As you can see, these are very respectable numbers -- in fact under load the MSI board was the most power efficient. Mind you that this was done with a P55 motherboard, an SSD, optical drive, 8GB memory and Radeon HD 5870 graphics card. For the best power consumption we recommend you to have BIOS features like EIST and C1E enabled and within Windows set your performance mode to balanced (allows the processor to clock down when idling).

Temperatures are very good as well. With an average air cooler you can expect temps like these:

Temperatures

idle

100% CPU load

Core i5 750 (2,66 MHz) 133x20,

39

52

Core i7 860 (2,80 MHz) 133x21

38

52

Core i7 870 (2,93 MHz) 133x22

38

53

This above example was done with a Thermalright MUX 120 air based cooler. Of course results will vary with different motherboards and cooling solutions. But as a baseline the temperatures definitely are promising, especially with overclocking in mind.

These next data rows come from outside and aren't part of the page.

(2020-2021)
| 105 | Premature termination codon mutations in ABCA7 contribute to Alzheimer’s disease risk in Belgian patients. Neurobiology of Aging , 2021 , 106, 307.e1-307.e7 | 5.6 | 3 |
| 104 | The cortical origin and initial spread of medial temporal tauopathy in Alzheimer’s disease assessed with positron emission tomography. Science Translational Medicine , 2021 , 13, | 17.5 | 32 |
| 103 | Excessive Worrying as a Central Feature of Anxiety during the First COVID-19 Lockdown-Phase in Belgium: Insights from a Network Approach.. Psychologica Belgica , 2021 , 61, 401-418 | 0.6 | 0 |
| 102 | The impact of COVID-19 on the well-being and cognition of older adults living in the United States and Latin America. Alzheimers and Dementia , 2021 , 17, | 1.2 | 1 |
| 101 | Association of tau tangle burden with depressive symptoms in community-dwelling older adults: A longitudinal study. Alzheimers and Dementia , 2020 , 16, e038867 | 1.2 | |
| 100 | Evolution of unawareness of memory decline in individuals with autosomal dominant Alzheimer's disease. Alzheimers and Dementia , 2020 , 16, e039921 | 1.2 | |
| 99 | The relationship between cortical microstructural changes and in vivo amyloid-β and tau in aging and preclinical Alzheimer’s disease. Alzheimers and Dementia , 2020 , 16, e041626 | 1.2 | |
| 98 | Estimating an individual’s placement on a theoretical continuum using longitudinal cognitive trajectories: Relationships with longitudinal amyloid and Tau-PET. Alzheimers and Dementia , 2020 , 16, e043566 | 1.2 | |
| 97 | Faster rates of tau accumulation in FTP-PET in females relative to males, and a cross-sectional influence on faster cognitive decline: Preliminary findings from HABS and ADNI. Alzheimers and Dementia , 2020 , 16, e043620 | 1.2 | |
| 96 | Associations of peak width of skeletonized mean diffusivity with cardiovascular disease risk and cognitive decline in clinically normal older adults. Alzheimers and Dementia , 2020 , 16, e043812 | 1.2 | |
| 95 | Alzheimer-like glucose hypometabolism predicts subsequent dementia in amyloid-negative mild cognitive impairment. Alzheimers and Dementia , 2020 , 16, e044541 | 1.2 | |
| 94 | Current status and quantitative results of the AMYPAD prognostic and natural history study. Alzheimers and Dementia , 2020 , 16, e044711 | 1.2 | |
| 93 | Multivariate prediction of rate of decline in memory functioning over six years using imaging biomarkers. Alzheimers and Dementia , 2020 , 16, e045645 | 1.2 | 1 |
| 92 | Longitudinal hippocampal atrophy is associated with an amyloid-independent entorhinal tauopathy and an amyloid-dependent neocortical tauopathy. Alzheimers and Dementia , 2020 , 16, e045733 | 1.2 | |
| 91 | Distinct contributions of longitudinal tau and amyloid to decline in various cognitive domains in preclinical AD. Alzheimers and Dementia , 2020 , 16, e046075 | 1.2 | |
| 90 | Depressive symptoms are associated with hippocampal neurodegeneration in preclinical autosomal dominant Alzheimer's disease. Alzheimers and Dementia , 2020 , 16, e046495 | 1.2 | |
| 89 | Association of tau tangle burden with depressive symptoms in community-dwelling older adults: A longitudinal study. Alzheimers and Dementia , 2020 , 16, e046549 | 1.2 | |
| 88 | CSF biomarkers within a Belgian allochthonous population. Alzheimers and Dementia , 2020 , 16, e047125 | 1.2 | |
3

100% CPU load is 4 cores 100% stressed with Prime 95, voltages are left at default, processor Turbo mode is enabled. Overclocked temps of course will differ, but we'll show you that in a split-second.

 

Overclocking and power consumption

Okay power consumption versus overclocking -- check this out:

Power Consumption idle 100% CPU load
MSI BB Fuzion 100 153
MSI BB Fuzion OC Genie (4 GHz) 138 272

What a lot of you do not realize is that overclocking a processor can consume heaps of power. We put this to the test by monitoring power consumption with the processor in its default setting and then compared to an overclocked 4 GHz configuration. The results are astonishing, when we stress the 4 (8 threaded) CPU cores 100% at default (Turbo on) we peak at only 153 Watts for the default clocked Core i7 870. But once we overclock to 4 GHz... the power draw all of a sudden is 272 Watts (!) once we stress all CPU cores 100%, so an additional 1200 MHz of power is costing us an additional 119 Watts (!) and we are not even using the GPU for gaming just yet.

Stuff to think about before you start to overclock as the color green turns really red.